> [Article]
Exclusionary Messages

Let’s begin with a simple example. Consider a three-sided dice, with equally likely outcomes we’ll label A, B, and C. If we want to efficiently encode and record the outcomes of some number of throws, then Shannon’s equation above implies that we should assign a code of length log(3) bits to each of the three possible outcomes.

Now imagine that we have received information that guarantees that outcome A will not occur on the next throw. This is obviously a hypothetical, and in reality, it would generally not be possible to exclude outcomes with certainty in this manner, but let’s assume for the sake of illustration that an oracle has informed us that A will not occur on the next throw. Note that this doesn’t tell us what the next throw will be, since both B and C are still a possibility. It does, however, provide us with some information, since we know that the next throw will not be A.

Now imagine that, instead, our oracle told us that the next throw is certain to be A. That is, our oracle knows, somehow, that no matter what happens, the next throw will be A. In this case, we have specified a definite outcome. Moreover, this outcome has a known ex ante probability, which in turn implies that it has an information content. Specifically, in this case, the probability of A is 1/3, and its information content is log(3) bits. Since learning in advance that A will occur is not meaningfully distinguishable from actually observing A (at least for this purpose), upon learning that A will be the next outcome, we receive log(3) bits of information. As a result, we receive log(3) bits of information upon receipt of the message from our oracle, and learn nothing at all upon throwing the dice, since we already know the outcome of the next throw. Note that this doesn’t change the total amount of information observed, which is still log(3) bits. Instead, the message changes the timing of the receipt of that information. That is, either we receive log(3) bits from the oracle, or we observe log(3) bits upon throwing the dice. The only question is when we receive the information, not how much information we receive.

Now let’s return to the first case where our oracle told us that the outcome will definitely not be A. In this case, our oracle has excluded an event, rather than specified a particular event. As a result, we cannot associate this information with any single event in the event space, since two outcomes are still possible. We call this type of information an exclusionary message, since it excludes certain possibilities from the event space of an uncertain outcome. As a general matter, any information that reduces the set of possible outcomes can be viewed as an exclusionary message. For example, if instead our oracle said that the next outcome will be either B or C, then this message can be recharacterized as an exclusionary message conveying that A will not occur.

If we receive an exclusionary message that leaves only one possible outcome for a particular trial, then the information content of that message should equal the information content of observing the actual outcome itself. Returning to our example above, if our oracle tells us that B and C will not occur upon the next throw, then that leaves A as the only possible outcome. As a result, knowing that neither of B and C will occur should convey log(3) bits of information. Therefore, intuitively, we expect an exclusionary message that leaves more than one possible outcome remaining to convey less than log(3) bits of information. For example, if our oracle says that B will not occur, then that message should convey fewer than log(3) bits, since it conveys less information than knowing that neither of B and C will occur.

As a general matter, we assume that the information content of an exclusionary message that asserts the non-occurrence of an event that otherwise has a probability of p of occurring is given by,

I = log(1/(1-p)).

> [Given problem A]
Reproduce the passage on exclusionary messages word for word, starting with "If we receive" and going on through "C will occur.".
> [Given problem B]
Resume the passage on exclusionary messages, writing what comes after its final sentence.
The rows that follow come from a separate source, not from the passage on exclusionary messages.

> [Extracted information]
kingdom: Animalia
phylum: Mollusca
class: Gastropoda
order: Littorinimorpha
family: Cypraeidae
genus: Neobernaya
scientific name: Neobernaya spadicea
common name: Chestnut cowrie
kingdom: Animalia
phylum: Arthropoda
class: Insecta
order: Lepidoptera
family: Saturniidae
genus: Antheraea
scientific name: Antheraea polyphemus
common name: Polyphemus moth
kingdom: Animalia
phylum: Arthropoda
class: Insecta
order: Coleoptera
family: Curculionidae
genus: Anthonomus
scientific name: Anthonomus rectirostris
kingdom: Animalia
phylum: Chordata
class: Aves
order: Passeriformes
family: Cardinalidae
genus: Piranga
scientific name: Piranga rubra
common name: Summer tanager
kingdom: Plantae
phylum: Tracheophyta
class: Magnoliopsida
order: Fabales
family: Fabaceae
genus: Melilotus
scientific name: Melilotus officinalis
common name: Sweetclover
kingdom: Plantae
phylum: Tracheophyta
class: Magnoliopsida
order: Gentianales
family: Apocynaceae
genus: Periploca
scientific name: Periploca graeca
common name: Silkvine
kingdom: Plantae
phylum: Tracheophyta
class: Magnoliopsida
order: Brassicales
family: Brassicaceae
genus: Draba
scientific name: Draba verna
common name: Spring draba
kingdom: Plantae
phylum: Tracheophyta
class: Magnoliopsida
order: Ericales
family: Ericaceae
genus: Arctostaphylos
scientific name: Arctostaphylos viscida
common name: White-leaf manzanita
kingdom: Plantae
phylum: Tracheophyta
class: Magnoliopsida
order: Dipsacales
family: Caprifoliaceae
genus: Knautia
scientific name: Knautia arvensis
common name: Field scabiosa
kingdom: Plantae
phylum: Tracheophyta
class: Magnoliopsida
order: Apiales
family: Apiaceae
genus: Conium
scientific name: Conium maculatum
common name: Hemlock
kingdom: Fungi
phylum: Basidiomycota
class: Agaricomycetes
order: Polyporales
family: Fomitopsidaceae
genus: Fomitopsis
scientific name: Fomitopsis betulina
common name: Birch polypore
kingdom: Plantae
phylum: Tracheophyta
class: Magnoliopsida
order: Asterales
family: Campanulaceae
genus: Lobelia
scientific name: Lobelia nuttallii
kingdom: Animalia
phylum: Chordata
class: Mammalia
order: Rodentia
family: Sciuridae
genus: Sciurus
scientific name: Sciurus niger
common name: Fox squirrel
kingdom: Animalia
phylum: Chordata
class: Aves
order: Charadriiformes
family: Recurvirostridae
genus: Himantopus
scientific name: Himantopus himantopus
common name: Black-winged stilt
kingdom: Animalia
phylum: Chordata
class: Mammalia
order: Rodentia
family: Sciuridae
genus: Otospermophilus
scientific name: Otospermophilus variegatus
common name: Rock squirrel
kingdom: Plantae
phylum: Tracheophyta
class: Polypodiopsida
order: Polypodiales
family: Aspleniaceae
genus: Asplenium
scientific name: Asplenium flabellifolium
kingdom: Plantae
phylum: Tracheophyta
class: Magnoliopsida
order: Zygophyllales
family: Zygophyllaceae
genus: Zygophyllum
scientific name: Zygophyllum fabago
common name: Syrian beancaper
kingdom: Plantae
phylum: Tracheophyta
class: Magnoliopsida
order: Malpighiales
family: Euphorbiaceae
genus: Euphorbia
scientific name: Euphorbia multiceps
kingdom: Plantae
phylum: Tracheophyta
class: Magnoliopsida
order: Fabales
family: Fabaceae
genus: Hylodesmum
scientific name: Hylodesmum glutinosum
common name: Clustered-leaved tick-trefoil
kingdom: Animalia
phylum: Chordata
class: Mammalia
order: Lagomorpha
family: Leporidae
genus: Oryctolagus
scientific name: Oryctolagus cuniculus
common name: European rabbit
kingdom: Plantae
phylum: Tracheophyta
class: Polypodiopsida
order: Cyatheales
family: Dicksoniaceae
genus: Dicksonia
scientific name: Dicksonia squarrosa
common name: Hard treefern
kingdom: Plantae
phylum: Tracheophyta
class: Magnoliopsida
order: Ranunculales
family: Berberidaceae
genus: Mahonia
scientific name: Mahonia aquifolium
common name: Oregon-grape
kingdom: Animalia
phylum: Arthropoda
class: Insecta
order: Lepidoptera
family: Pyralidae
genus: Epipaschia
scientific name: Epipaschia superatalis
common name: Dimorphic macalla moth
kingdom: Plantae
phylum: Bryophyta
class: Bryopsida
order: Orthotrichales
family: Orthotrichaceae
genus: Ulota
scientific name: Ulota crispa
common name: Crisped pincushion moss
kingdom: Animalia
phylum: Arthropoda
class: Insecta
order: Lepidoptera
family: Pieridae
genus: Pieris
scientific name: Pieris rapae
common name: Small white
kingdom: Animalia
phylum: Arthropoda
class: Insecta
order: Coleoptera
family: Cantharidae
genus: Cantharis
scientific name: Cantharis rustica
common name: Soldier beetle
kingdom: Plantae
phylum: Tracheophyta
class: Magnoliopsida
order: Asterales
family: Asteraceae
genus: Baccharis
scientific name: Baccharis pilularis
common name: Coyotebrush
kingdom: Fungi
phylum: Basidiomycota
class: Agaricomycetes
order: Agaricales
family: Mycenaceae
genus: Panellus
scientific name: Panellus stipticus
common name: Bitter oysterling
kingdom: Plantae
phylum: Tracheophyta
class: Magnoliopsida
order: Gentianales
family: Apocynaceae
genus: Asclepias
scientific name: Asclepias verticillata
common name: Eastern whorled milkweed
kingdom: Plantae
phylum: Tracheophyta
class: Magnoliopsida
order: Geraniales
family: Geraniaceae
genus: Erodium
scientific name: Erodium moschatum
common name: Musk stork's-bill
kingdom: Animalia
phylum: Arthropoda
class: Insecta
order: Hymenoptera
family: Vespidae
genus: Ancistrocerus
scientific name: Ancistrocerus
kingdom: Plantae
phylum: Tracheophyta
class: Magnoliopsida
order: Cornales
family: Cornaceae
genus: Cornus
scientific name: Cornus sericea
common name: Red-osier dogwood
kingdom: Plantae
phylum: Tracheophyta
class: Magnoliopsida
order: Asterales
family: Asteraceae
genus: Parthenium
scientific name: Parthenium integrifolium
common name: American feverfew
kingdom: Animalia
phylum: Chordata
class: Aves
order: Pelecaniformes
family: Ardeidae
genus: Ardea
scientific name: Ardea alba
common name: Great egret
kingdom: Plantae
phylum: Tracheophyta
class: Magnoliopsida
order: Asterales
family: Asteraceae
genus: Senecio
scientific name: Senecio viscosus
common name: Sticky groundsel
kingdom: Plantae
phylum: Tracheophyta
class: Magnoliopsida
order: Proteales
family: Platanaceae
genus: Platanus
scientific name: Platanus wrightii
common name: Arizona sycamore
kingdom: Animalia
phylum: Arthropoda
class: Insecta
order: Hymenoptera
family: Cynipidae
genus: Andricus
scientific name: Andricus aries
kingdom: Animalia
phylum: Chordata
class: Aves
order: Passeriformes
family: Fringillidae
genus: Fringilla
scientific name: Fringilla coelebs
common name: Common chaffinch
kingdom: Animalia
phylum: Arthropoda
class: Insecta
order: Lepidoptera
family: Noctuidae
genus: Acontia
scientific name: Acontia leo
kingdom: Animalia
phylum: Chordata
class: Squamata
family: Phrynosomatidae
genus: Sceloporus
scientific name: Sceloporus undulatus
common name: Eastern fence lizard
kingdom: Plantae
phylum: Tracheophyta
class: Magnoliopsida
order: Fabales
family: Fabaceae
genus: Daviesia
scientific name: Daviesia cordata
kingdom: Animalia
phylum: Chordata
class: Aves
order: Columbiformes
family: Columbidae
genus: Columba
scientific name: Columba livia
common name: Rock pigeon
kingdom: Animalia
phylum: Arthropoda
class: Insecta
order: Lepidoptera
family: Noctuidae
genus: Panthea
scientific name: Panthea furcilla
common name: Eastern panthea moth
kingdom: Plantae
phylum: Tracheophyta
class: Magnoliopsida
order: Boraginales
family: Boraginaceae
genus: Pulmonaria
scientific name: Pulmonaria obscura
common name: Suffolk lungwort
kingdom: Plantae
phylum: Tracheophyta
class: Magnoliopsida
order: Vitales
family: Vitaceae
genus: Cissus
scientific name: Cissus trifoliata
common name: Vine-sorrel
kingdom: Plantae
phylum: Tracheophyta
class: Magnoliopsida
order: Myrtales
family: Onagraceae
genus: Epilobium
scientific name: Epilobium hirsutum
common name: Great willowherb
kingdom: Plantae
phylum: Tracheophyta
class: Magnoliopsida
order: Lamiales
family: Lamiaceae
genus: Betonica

> [Exercise response A]
If we receive an exclusionary message that leaves only one possible outcome for a particular trial, then the information content of that message should equal the information content of observing the actual outcome itself. Returning to our example above, if our oracle tells us that B and C will not occur upon the next throw, then that leaves A as the only possible outcome. As a result, knowing that neither of B and C will occur should convey log(3) bits of information. Therefore, intuitively, we expect an exclusionary message that leaves more than one possible outcome remaining to convey less than log(3) bits of information. For example, if our oracle says that B will not occur, then that message should convey fewer than log(3) bits, since it conveys less information than knowing that neither of B and C will occur.

> [Exercise response B]
The intuition underlying this assumption is similar to that which underlies Shannon’s equation above. Specifically, an event with a high ex ante probability that fails to occur carries a great deal of surprisal, and therefore, a great deal of information. In contrast, a low probability event that fails to occur carries very little surprisal, and therefore, very little information. Note that, as a result, the information content of an exclusionary message will depend upon the ex ante probability for the event excluded by the message, which is something we will address again below when we consider messages that update probabilities, as opposed to exclude events.

Returning to our example, if our oracle informs us that A will not occur on the next throw, then that message conveys log(3/2) bits of information. Upon receipt of that message, the probabilities of B and C should be adjusted to the conditional probabilities generated by assuming that A will not occur. In this case, this implies that B and C each have a probability of 1/2. When we ultimately throw either a B or a C, the total information received from the message and observing the throw is log(3/2) + log(2) = log(3) bits. This is consistent with our observation above that the oracle does not change the total amount of information received, but instead, merely changes the timing of the receipt of that information.

If instead our oracle informs us that neither of A and B will occur, then that message conveys log(3) bits of information, the same amount of information that would be conveyed if our oracle told us that C will occur. This is consistent with our assumption that the amount of information contained in the message should increase as a function of the number of events that it excludes, since this will eventually lead to a single event being left as the only possible outcome.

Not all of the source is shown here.